Bir toplumun etik ve estetik değerlerde bir miktar öne çıkması, diğer toplumlardan doğrudan üstün ve ayrıcalıklıo olması anlamına gelmez. Bu durum, sadece diğerlerinden farklılaşması, farklı olması ve destekleşmesi anlamına gelir ki bütün bu farklılaşmalar, insanlığın tarihsel ve toplumsal zenginliğidir. İnsanlık bu farklılaşmalarla beslenir, destekleşir ve güzelleşir.
Estetik ve etik değerler, kadim çağlardan bu yana toplumsal ortak iyinin inşasında, aşağıdan yukarıya bir süreç olarak gelişmiş, doğal toplumun toplumsal ortaklaşma ve kaynaşmasında önemli bir rol oynamıştır. Yeryüzünün estetik ve etik değerlerinin coğrafyasını çıkardığımızda, tek bir rengin tek bir coğrafyaya hakim olmadığını, aksine bütün renklerin her yana yayıldığını ve iç içe geçtiğini görebiliriz. Bu görüntü, zıt ikiliklerin ve kutuplaşmaların değil, çoğullaşmaların ve melezleşmelerin, yeniden ve yeniden renkleşmesi ve kaynaşmasının yeryüzündeki bir ifadesidir.

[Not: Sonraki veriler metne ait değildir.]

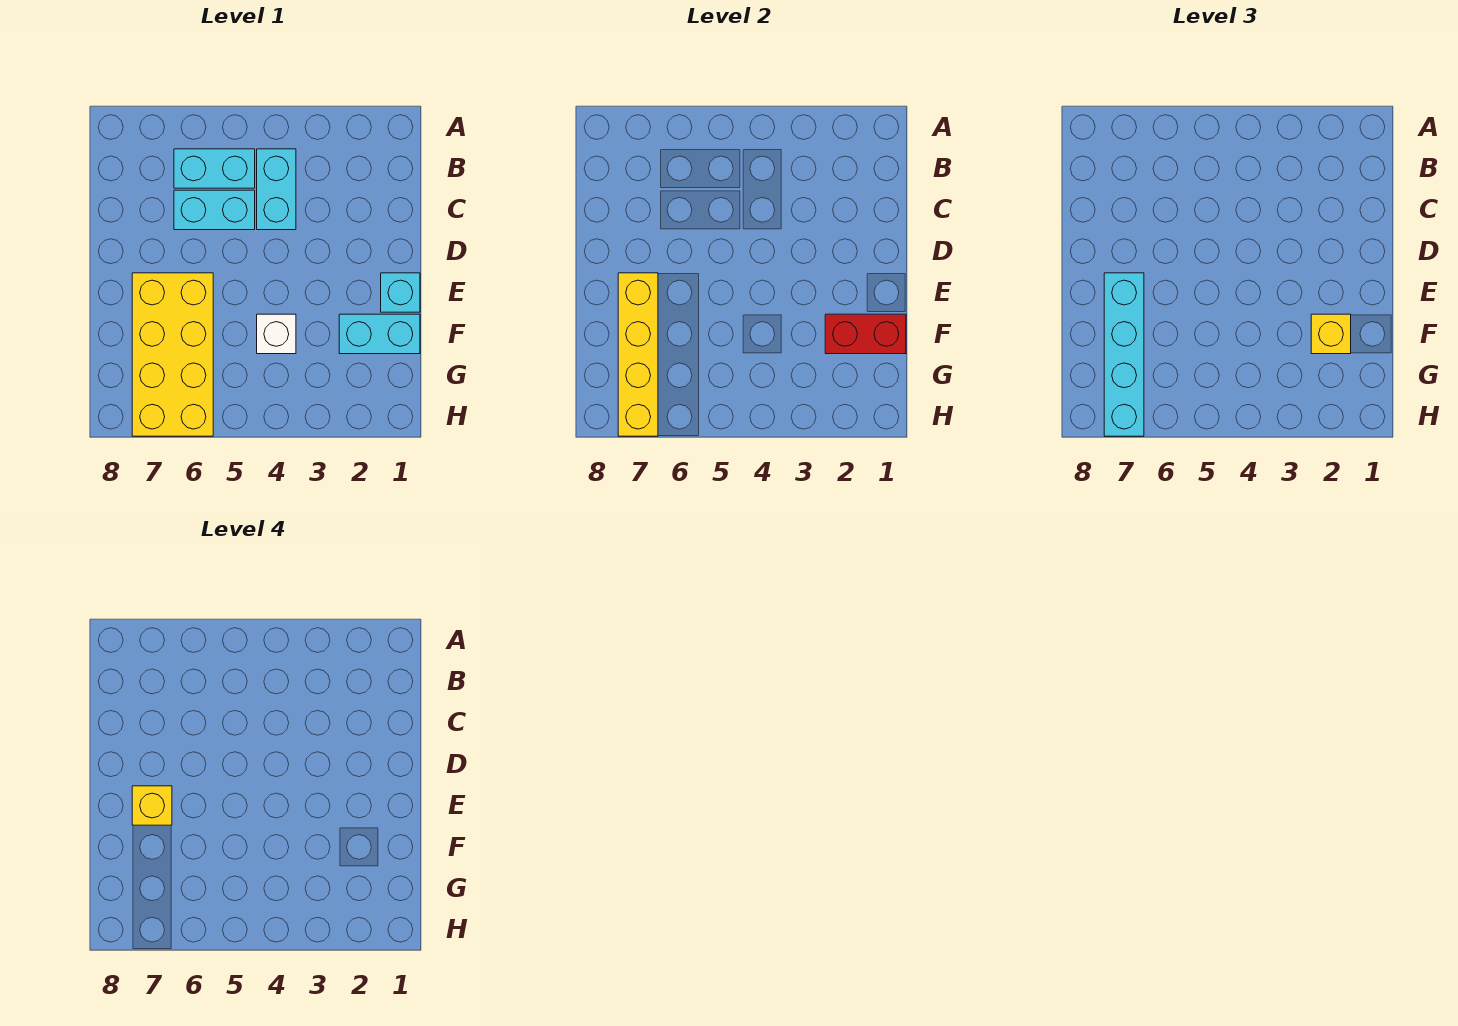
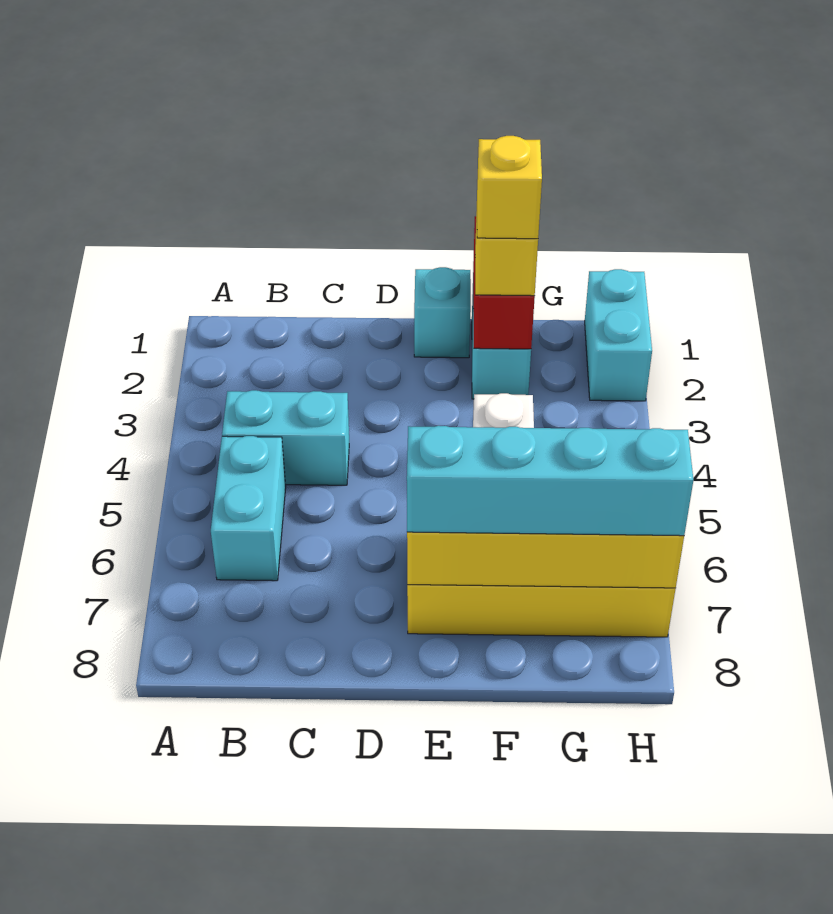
cyan brick C5:C6 level 1 -> cyan brick H1:H2 level 1
yellow brick E7 level 4 -> yellow brick F2 level 4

Doğal toplum sürecinden sonra, estetik ve etik değerlere, yukarıdan iktidar kurucu bir motivasyon eklenmiş ve süreç tersine dönmüştür. Bu kadim değerlere; hırs, güç ve egemen ideoloji hakim olmuş ve tahakkümcü bir tarzda yukardan aşağıya inşa süreci başlamıştır. Her insanın güç ve ideolojiye bulaşmadan, yani iktidarlaşma ya da üstünlük hissetmeden, toplumsal ortak iyiye/kamuya sunduğu bu değerler, iktidarın kara deliğine çekilerek özümsenmiş ve iktidar kurucu güçlerin tekelinde, yeniden biçimlendirilmeye başlanmıştır. Elbette estetik ve etik değerlerin özgürlük ırmağında akışı asla durdurulamamıştır. İnsanlığın bu kadim ırmağı, bazen yeraltı sularına karışarak bazen yeni kaynaklar yaratarak, yeryüzünün özgürlük ve adalet ırmağına güç vermeye devam etmiştir.